▶ SOURCE DOCUMENT:
------------------------------------------------
Bush hosted Japan's Prime Minister Shingo Abe at Camp David where he signed formal surrender papers making the defeat of General Motors by Toyota official.
Obama is the first presidential candidate to receive Secret Service protection----even though the Clinton campaign has signed a pledge not to have him whacked.
Mitt Romney's camp admits they pay college students a commission for every campaign contributor recruited on campus, with a special bonus if the contributors ever heard of Joseph Smith.
Don't wonder off. This gets better as it goes along!
British Army lieutenant Prince Harry is headed to Iraq with his tank unit, the elite 357th "Don't Shoot, He's a Royal!" Armoured Battalion.
Latinos gathered to celebrate Cinco de Mayo in LA's MacArthur Park. Or, as the LAPD calls it, "the practice range."
Evander Holyfield, 44, will fight Lou Savarese on June 30 in El Paso. The "three knockdown" rule will be in effect, with special consideration for strokes.
The Archieves of Pediatrics reports that 40% of 3-month old toddlers regularly watch television. More disturbing, 86% of them think it's good.
The British fashion chain TopShop has launched its new Kate Moss line which includes stone-washed blue denim cargo pants with pockets specially tailored to accomodate prescription hallucinogenics.
------------------------------------------------
▶ DATA SECTION:
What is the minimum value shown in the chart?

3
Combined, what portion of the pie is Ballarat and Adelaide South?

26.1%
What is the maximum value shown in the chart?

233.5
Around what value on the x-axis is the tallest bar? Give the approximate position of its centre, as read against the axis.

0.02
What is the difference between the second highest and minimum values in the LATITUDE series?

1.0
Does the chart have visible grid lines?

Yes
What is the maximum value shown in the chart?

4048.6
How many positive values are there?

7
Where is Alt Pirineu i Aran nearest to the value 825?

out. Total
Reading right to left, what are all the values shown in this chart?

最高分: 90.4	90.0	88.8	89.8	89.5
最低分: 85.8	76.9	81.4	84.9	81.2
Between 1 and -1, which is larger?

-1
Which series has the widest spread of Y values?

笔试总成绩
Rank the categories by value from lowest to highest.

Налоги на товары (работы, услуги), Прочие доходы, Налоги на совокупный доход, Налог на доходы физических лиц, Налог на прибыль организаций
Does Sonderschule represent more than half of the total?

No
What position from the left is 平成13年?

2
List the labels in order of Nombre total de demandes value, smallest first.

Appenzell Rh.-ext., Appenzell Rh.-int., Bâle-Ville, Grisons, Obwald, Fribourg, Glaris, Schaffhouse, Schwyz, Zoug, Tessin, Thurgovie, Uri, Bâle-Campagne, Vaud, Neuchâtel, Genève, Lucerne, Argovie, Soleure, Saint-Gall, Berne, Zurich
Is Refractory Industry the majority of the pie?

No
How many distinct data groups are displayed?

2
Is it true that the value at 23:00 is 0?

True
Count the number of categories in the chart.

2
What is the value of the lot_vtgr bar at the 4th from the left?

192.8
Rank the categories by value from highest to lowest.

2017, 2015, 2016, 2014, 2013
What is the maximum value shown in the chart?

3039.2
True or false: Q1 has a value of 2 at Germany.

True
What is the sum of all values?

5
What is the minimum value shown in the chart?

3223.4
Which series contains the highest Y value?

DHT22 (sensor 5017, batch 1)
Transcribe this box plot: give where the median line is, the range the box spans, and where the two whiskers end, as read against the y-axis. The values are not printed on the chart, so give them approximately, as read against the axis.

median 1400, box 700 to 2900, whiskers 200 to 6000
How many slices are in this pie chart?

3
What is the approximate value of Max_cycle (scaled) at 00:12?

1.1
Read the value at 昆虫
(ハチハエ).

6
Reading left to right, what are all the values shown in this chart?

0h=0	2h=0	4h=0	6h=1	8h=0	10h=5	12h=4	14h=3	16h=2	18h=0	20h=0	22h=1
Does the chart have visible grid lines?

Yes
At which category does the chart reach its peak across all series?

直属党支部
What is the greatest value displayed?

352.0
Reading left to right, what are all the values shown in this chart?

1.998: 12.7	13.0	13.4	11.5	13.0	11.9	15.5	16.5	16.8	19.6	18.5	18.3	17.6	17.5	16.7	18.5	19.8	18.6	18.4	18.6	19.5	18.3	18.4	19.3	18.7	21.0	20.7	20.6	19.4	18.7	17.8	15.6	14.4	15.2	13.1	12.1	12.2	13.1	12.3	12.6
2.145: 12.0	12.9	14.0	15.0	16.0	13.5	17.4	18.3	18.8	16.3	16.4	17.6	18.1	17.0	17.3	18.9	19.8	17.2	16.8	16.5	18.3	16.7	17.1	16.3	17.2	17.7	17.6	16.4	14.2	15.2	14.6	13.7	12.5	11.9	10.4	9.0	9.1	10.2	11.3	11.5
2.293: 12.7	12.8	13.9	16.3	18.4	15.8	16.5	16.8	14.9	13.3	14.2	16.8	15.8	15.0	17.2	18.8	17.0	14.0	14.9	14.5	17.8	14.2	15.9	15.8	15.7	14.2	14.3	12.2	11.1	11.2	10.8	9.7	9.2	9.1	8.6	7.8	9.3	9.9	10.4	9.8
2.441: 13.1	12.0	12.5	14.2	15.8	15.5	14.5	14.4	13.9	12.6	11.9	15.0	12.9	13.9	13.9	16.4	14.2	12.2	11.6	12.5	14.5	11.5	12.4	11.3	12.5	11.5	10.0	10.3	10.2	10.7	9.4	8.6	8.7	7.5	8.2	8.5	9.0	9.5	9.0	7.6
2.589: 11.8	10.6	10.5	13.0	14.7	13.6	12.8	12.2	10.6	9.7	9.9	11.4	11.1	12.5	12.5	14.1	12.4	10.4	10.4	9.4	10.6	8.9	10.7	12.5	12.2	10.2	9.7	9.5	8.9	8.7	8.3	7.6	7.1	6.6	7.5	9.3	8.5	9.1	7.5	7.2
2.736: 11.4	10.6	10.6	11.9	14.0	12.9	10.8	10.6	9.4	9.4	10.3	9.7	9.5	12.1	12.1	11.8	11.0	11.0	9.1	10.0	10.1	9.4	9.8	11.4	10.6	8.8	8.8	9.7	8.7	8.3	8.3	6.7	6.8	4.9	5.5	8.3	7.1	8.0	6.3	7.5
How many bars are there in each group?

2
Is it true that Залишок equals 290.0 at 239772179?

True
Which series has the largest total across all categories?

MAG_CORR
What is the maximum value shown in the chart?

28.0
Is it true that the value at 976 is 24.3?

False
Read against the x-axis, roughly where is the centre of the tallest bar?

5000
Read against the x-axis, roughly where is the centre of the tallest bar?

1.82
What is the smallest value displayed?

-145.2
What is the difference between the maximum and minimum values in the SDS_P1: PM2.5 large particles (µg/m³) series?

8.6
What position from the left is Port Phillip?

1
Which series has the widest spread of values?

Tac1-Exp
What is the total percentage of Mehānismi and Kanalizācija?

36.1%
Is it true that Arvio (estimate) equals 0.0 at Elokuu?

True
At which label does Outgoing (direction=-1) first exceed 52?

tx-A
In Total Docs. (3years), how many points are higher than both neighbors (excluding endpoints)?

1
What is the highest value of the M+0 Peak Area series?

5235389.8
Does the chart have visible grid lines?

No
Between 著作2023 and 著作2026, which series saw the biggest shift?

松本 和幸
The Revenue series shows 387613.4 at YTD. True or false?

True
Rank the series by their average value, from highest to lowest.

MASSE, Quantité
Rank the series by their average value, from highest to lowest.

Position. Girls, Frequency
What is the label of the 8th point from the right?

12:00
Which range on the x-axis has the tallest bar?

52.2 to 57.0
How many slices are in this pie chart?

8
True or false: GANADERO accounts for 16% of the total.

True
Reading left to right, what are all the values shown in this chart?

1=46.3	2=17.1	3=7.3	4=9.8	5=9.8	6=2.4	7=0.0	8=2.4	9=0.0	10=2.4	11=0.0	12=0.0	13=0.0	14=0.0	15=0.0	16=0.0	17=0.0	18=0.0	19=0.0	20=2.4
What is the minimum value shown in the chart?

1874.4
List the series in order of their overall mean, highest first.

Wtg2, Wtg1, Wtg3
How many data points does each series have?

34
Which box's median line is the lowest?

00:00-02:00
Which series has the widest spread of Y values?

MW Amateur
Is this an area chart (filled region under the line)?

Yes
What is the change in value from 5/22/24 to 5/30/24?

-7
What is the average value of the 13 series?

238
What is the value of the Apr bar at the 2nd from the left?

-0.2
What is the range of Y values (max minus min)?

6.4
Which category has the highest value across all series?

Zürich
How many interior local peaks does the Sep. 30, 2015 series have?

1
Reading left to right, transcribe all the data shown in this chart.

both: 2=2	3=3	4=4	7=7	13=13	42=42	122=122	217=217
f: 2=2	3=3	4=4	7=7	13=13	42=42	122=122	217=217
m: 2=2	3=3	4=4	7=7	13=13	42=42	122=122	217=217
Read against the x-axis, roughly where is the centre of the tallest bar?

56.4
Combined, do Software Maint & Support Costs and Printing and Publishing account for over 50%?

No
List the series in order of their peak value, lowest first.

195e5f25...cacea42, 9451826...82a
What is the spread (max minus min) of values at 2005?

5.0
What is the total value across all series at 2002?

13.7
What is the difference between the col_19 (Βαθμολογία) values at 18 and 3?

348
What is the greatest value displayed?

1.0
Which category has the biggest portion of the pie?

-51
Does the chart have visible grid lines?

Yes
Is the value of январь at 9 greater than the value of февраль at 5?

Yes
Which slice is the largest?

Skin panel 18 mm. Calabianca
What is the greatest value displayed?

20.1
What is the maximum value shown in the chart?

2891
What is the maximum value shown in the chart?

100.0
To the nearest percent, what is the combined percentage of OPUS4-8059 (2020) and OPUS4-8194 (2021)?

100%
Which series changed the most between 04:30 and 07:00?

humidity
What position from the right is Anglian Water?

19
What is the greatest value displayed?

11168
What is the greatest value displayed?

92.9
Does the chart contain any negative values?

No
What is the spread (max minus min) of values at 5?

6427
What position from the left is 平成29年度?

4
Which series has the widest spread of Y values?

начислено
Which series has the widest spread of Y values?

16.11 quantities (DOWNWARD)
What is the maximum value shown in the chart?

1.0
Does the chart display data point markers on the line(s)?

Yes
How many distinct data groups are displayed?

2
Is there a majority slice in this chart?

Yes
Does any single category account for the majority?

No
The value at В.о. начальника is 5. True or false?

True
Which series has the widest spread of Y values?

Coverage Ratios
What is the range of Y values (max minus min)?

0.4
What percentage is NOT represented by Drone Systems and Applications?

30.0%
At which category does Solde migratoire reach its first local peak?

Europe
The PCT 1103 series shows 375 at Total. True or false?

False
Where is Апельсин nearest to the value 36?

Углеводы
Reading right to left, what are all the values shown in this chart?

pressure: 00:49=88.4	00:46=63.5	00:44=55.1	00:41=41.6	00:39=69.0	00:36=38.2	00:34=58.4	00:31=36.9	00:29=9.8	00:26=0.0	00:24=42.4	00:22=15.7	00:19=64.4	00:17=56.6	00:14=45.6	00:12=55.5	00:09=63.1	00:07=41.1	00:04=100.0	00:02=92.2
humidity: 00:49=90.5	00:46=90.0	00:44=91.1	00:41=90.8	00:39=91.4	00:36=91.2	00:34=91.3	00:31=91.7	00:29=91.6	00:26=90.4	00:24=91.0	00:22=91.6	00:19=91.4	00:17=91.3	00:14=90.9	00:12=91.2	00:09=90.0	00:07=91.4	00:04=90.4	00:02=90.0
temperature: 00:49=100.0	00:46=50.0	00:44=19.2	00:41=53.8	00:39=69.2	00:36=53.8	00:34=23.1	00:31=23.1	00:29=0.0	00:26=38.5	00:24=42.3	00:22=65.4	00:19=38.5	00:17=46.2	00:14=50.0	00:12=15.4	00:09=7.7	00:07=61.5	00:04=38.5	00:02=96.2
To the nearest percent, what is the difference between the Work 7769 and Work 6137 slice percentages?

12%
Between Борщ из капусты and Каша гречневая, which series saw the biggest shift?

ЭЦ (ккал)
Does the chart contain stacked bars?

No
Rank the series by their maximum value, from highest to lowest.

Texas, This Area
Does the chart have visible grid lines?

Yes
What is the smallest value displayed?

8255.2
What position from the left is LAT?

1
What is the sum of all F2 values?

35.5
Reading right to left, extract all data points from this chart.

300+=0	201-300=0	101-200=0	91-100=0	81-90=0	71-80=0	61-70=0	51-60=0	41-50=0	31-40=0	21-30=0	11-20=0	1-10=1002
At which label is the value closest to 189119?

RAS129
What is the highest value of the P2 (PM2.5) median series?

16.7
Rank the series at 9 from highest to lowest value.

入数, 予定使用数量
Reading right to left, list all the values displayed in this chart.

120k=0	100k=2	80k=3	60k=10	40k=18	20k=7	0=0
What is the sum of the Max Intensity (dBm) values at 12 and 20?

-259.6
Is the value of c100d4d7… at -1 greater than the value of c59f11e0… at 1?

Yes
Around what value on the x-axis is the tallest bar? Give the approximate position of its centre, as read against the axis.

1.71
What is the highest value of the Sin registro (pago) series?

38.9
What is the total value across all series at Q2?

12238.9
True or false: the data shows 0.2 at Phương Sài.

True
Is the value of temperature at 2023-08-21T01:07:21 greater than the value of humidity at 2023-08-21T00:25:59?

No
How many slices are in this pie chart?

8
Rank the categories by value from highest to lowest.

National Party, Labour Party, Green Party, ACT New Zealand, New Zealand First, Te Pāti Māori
------------------------------------------------
▶ WORK TASK 1: Copy word for word the portion of the satirical news items that opens with the words containing "Bush hosted Japan's" and closes with "have him whacked.".
▶ WORK TASK 2: Summarize the satirical news items in two sentences.
The records have no connection to the satirical news items.

▶ EXERCISE OUTPUT 1:
Bush hosted Japan's Prime Minister Shingo Abe at Camp David where he signed formal surrender papers making the defeat of General Motors by Toyota official.
Obama is the first presidential candidate to receive Secret Service protection----even though the Clinton campaign has signed a pledge not to have him whacked.

▶ EXERCISE OUTPUT 2: The satirical news items open with political jabs: Bush hosting Japan's prime minister at Camp David to sign surrender papers for General Motors' defeat by Toyota, Obama receiving Secret Service protection, and Romney's camp paying college students commissions for recruiting contributors. They go on to mock Prince Harry's deployment to Iraq, a Cinco de Mayo gathering in MacArthur Park, Evander Holyfield's fight with Lou Savarese, a report on 3-month-olds watching television, and TopShop's Kate Moss clothing line.